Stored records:
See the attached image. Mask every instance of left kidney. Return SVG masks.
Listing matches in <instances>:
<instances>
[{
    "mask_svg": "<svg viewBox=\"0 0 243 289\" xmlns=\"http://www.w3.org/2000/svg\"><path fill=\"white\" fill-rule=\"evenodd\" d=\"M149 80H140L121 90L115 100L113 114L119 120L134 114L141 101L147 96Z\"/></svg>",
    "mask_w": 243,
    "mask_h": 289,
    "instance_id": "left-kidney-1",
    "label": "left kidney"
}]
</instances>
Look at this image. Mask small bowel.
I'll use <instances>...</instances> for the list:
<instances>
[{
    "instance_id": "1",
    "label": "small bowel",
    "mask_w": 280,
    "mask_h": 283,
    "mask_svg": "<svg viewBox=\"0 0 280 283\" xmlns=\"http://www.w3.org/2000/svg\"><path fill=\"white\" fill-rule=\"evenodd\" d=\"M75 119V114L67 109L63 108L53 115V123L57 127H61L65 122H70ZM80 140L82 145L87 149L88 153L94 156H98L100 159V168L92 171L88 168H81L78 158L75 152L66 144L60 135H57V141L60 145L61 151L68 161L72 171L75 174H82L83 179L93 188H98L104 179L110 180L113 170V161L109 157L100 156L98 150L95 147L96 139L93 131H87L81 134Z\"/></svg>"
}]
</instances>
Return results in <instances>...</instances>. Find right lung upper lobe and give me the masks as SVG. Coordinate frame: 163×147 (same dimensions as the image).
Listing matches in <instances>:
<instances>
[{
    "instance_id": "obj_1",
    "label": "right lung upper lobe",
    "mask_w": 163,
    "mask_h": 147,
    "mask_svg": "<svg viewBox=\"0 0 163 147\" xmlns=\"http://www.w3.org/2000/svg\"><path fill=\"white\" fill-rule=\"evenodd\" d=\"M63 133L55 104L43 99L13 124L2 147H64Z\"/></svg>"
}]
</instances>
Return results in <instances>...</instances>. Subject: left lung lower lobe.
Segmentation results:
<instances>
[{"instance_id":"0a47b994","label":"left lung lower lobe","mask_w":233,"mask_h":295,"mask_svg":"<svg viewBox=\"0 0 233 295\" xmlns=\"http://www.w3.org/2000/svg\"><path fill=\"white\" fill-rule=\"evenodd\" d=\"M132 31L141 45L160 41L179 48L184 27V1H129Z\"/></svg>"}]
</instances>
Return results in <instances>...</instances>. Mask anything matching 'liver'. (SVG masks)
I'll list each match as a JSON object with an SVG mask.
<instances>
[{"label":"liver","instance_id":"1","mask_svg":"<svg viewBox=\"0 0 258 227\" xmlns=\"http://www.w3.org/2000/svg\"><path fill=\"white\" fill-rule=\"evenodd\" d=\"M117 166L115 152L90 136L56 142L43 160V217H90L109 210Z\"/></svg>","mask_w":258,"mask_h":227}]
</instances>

* **Your objective**
Copy out unchanged the part that opens with the line containing "Return results in <instances>...</instances>. Mask" and runs through the last line of the entries.

* **Result**
Return results in <instances>...</instances>. Mask anything matching 'liver'. (SVG masks)
I'll list each match as a JSON object with an SVG mask.
<instances>
[{"label":"liver","instance_id":"1","mask_svg":"<svg viewBox=\"0 0 258 227\" xmlns=\"http://www.w3.org/2000/svg\"><path fill=\"white\" fill-rule=\"evenodd\" d=\"M117 166L115 152L90 136L56 142L43 160V217H90L109 210Z\"/></svg>","mask_w":258,"mask_h":227}]
</instances>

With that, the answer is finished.